Likewise, marketing dollars committed by vendors to distributors’ co-op funds have shrunk, leaving a huge hole in budgets generally reserved for effective communication with the reseller community.
Even in ARN, which is seen in the industry as a trusted communication platform read almost as religiously for marketing messages delivered to the channel as for its editorial content, the drop off in the number of advertising pages has significantly impacted the flow and quality of communication to the channel.

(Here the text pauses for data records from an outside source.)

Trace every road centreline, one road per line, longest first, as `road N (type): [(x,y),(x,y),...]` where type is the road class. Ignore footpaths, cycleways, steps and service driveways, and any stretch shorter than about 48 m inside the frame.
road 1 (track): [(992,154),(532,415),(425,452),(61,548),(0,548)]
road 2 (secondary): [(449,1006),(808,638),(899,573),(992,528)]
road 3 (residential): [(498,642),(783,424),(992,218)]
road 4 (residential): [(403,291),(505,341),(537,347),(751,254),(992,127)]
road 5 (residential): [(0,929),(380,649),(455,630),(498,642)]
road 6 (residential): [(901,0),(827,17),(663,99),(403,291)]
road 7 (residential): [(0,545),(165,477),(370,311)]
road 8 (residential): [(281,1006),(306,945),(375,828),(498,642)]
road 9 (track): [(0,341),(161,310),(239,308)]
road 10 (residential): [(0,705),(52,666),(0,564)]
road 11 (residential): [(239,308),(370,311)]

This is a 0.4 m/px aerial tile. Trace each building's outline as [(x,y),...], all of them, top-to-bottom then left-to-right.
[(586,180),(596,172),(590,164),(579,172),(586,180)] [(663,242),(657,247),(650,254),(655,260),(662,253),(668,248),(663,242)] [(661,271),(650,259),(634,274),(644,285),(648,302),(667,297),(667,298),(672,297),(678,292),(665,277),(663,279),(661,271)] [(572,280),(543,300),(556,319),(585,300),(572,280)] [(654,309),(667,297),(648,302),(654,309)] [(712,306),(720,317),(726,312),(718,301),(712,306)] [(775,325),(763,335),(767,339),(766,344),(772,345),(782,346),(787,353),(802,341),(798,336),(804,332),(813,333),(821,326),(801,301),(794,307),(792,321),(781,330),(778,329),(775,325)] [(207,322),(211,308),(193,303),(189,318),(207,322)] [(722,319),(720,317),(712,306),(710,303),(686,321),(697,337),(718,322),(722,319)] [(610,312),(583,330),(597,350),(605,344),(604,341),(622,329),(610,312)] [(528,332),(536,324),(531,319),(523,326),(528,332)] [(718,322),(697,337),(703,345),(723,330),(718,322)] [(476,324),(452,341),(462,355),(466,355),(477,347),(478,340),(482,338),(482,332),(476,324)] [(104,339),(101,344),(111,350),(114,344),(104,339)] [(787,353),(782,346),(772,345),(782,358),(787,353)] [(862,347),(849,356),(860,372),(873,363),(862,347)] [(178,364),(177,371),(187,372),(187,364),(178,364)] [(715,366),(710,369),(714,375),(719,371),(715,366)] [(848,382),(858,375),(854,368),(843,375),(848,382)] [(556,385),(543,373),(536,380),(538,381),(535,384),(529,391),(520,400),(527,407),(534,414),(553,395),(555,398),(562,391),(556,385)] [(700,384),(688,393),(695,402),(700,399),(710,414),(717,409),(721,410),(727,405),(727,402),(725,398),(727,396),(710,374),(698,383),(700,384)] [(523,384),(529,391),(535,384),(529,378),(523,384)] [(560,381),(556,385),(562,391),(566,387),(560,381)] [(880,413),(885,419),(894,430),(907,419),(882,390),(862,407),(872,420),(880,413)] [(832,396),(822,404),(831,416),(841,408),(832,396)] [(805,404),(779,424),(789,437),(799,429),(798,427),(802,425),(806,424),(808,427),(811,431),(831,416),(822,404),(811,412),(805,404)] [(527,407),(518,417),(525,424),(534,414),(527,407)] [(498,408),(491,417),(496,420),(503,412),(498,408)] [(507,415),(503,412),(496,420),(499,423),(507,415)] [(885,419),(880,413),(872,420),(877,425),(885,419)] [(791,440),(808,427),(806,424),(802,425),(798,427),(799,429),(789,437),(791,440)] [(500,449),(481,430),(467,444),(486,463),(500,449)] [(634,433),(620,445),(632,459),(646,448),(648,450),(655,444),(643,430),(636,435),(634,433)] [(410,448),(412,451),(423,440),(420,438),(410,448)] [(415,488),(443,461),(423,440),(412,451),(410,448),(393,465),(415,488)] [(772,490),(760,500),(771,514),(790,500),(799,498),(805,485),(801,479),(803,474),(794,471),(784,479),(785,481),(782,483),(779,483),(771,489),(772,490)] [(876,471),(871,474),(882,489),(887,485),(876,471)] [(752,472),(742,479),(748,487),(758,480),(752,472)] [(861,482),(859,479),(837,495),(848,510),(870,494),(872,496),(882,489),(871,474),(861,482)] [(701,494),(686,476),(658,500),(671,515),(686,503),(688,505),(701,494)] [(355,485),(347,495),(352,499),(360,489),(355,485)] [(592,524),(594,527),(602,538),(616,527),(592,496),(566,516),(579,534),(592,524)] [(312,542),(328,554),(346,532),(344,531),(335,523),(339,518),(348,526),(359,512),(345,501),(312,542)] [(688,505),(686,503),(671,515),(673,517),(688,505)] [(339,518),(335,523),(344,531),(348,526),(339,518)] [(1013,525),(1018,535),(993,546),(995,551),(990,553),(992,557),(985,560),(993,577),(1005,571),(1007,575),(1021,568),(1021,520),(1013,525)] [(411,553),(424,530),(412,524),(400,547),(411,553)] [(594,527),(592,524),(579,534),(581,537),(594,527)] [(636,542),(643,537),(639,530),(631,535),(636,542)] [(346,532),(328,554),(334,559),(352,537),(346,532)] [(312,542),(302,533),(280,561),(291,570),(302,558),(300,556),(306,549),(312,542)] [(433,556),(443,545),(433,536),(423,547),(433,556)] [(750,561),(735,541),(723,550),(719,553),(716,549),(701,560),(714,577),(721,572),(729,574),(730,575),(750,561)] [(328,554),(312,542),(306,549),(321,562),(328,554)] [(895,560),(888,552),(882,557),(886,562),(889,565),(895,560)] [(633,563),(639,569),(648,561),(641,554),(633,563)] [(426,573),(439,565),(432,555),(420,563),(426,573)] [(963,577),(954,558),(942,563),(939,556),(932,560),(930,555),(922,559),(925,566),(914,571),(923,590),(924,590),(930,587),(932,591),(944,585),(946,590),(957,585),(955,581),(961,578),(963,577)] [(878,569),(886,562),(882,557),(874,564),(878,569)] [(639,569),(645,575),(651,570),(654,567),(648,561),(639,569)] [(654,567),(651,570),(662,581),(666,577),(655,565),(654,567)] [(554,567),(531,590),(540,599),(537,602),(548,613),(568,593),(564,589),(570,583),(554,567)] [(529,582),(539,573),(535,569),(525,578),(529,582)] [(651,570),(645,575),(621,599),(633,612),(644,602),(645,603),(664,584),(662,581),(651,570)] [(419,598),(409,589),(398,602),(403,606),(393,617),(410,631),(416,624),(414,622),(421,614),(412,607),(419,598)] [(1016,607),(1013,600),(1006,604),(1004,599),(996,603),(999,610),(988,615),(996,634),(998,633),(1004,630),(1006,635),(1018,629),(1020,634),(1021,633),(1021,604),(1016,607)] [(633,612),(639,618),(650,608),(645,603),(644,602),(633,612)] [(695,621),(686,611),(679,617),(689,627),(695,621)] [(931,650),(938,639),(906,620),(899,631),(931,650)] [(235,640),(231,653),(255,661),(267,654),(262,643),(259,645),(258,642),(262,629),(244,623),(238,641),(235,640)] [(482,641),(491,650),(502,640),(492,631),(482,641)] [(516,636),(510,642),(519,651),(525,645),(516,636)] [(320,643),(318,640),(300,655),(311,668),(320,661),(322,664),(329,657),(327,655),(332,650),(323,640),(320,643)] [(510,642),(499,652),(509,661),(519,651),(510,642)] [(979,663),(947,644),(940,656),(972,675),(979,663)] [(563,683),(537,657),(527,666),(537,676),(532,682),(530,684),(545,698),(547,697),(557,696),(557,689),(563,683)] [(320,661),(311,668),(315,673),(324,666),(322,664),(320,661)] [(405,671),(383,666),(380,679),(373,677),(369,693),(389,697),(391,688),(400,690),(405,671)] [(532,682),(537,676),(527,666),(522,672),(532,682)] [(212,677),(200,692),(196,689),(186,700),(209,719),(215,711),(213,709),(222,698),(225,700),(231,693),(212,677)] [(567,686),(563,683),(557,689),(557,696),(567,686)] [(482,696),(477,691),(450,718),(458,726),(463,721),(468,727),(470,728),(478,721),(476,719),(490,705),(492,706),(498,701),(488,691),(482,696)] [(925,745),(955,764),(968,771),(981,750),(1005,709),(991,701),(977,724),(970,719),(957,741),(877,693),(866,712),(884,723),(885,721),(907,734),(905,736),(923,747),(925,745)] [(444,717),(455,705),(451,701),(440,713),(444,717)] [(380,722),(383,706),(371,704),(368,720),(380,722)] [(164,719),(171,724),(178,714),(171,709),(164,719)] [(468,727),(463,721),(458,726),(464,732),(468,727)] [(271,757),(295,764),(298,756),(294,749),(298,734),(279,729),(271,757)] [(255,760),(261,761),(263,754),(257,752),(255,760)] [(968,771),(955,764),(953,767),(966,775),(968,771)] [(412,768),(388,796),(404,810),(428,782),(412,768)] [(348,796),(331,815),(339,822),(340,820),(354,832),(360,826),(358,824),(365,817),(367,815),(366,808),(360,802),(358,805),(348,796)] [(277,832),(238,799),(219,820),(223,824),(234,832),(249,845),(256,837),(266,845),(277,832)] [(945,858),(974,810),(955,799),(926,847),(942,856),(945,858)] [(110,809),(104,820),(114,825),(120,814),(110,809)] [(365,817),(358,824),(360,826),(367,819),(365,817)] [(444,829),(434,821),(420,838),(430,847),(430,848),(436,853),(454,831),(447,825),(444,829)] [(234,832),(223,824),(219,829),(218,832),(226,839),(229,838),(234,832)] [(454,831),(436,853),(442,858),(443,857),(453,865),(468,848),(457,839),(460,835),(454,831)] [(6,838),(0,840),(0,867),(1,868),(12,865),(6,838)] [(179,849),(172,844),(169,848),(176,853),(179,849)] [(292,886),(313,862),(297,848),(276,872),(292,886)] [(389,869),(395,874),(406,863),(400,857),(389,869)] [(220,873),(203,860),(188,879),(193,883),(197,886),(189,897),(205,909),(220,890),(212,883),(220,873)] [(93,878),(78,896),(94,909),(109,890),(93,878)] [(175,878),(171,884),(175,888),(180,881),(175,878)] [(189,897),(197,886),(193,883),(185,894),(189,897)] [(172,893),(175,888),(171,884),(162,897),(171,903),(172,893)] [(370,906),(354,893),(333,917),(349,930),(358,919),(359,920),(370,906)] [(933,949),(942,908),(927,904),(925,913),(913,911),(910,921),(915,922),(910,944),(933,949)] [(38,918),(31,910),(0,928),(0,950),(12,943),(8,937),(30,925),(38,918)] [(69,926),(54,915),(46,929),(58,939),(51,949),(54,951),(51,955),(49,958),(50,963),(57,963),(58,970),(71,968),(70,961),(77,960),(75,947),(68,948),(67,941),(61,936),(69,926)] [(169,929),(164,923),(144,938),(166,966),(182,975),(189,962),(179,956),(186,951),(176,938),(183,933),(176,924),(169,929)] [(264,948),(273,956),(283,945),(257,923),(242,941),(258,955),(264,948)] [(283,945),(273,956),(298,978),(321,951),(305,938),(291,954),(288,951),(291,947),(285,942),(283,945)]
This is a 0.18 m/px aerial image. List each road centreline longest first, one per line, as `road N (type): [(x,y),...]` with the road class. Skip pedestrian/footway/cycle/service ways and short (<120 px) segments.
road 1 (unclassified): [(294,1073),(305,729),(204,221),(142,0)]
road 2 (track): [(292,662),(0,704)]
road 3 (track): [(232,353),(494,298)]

In a way, reduced marketing spend reflects the vendors’ continued efforts to rationalise their channels and derive maximum value from a fewer number of partners and intermediaries, with some bypassing the channel and strengthening their direct efforts along the way. But for every OKI or IBM reducing its commitment to the channel and related marketing activities there is an HP, Intel and Microsoft whose marketing efforts get thwarted more by the increased demand for spending accountability and recentralisation of spending decision making, than by the loosening of their channel ties. The slight easing of strings on corporate money bags that we witnessed towards the end of 2002 has once again been reversed with the talk of war. But as we enter the last year of the three-year IT refreshment cycle and the stronger dollar frees up corporate budgets creating some room for spending, we have a reason — however slight — to expect improvement. Whether this improvement will spill back into the channel, both in the form of business opportunities and reseller-targeted sales and marketing efforts, remains to be seen. One thing is undeniable — they go hand in hand.